Robin Brumfield with Suzanne Project students in Turkey. Photo: Gamze Onur from Akdeniz University in Antalya, Turkey.
Editor’s Note: This article was originally published in Farming Magazine

From left, Jenny Carleo, Robin Brumfield, Dr. Burhan Ozkan, Turkish program partner at Akdeniz University; and the mayor of the village; spoke with area women at an Ag Expo in Antalya, Turkey. Photo: Rutgers University.
Robin Brumfield, professor of farm management at Rutgers University, took a Rutgers Cooperative Extension Project called Annie’s Project and as the result of a feasibility study she did, changed the program to fit Turkish conditions and renamed it Suzanne’s Project in honor of Brumfield’s daughter.
Annie’s Project was born out of a desire to help teach women how to run and manage farm businesses, developing problem-solving, record-keeping and decision-making skills. Women who master one skill or another as farm wives or farm managers share their lessons as mentors through Annie’s Project. Now, those success stories can be shared across borders and across oceans through Suzanne’s Project.

The Sookraj family of Pouderoyen, West Bank Demerara, Region 3, Guyana, admire shade house bok choy grown by the family. Robin Brumfield, with notepad, was engaged on a 2012 Suzanne’s Project operation in Guyana. Photo: Paula Quintin, Rutgers University.

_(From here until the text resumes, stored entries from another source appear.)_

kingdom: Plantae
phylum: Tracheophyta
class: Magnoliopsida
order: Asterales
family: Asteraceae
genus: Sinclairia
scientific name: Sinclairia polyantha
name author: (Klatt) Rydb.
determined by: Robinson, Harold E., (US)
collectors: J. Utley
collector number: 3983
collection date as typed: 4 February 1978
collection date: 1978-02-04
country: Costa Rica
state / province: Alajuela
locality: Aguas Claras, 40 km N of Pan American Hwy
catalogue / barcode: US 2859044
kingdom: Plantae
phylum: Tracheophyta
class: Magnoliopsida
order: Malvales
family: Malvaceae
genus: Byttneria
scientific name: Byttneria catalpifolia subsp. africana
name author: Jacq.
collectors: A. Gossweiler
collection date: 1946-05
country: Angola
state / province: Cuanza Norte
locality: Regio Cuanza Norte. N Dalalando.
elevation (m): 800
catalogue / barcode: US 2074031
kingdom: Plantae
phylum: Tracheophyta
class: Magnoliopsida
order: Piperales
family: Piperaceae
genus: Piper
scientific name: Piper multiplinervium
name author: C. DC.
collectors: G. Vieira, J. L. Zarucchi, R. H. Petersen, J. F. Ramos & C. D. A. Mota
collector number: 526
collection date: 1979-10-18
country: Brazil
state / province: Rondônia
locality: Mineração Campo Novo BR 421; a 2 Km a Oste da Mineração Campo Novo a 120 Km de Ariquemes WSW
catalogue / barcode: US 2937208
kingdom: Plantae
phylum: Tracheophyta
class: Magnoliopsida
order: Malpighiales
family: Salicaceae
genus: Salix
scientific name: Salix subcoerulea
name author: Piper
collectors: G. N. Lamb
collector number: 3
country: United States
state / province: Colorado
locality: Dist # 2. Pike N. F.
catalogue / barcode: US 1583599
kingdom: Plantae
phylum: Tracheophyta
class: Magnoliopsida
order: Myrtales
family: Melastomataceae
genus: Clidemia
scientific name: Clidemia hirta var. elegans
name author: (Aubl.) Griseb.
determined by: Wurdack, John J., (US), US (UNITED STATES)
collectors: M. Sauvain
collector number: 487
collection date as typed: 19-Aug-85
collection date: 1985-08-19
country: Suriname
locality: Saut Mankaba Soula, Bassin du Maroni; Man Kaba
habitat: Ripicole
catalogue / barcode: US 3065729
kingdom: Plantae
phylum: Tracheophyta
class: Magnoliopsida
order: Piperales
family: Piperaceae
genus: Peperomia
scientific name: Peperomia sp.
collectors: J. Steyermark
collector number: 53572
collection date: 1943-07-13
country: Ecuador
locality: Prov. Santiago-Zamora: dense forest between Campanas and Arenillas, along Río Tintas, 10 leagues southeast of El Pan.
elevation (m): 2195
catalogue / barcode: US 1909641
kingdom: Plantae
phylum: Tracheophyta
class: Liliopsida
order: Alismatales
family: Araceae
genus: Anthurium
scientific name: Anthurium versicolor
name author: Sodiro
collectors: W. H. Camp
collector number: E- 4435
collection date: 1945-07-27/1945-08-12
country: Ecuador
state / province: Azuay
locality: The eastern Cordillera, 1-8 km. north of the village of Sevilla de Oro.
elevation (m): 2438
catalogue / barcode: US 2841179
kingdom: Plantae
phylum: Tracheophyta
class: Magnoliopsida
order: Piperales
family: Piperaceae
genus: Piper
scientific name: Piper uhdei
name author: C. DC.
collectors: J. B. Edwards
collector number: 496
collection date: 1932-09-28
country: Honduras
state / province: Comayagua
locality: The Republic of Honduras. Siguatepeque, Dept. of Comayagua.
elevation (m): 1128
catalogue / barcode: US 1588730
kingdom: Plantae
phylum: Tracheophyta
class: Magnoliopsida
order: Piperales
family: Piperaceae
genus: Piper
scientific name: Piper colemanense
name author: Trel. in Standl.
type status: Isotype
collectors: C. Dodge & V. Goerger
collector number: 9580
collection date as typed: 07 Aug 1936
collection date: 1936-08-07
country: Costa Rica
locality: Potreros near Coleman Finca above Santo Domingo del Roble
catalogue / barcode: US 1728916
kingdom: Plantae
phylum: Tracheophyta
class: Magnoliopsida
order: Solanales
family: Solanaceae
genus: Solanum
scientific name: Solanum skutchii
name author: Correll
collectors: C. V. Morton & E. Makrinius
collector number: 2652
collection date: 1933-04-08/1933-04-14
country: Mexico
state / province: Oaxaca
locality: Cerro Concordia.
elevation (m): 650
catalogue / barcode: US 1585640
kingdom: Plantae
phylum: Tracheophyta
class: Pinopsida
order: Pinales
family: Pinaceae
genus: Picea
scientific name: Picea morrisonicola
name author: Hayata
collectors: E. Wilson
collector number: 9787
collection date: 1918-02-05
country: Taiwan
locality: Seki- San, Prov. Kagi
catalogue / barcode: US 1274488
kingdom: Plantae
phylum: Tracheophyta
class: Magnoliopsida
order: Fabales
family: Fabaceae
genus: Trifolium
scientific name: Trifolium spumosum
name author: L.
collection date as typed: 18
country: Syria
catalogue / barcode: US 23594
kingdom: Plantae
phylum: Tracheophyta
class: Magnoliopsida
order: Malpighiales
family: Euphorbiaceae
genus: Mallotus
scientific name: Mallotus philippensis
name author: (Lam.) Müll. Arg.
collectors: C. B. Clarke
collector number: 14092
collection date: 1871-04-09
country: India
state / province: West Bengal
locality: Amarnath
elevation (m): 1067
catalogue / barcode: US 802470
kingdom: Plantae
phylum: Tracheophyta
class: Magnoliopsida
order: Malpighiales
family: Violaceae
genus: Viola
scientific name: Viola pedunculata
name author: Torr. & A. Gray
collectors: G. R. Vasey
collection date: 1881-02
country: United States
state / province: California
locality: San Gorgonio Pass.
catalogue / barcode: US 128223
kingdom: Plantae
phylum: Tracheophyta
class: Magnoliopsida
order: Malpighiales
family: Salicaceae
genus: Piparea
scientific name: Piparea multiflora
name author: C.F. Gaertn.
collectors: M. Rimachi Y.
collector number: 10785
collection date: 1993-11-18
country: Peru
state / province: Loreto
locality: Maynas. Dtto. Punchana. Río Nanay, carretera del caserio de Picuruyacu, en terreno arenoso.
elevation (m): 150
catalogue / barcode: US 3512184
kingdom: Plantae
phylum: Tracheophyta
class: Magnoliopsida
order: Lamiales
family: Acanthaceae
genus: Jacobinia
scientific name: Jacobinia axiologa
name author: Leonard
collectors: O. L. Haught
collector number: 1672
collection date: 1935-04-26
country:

“Farming is the principal economic activity in most rural areas of the EU where about half of the population lives. Without farming there would be little to keep many communities alive and hold them together,” Brumfield said. “Women farmers are a risky group because they generally do not have formal vocational education, they are less educated than men, and they learn farming on the job by informal learning while working in their farms or other farms, and do not have access to the latest research-based information,” she continued.
Suzanne’s Project trains the trainers helping extension educators aid women farmers to develop technical, entrepreneurial and managerial skills through specialized training. Training the trainers allows Brumfield to multiply the project to reach more people in more countries. This then allows these women (and some men) to realize their full potential to operate profitable farms as small businesses.
Unfortunately, political unrest in Turkey has put those opportunities on hold for now. But the work to deliver good information about agricultural business management and sound economic practices continues.
In addition to Turkey, Brumfield was asked to take Suzanne’s Project to Guyana. And for those countries where English is not the principal language, project information is being translated. 2017 will see the program being brought to Spain, with another visit to Turkey later in the year. With the help of American farm women who have participated in Annie’s Project, Suzanne’s Project promises to expand and extend that education across the globe.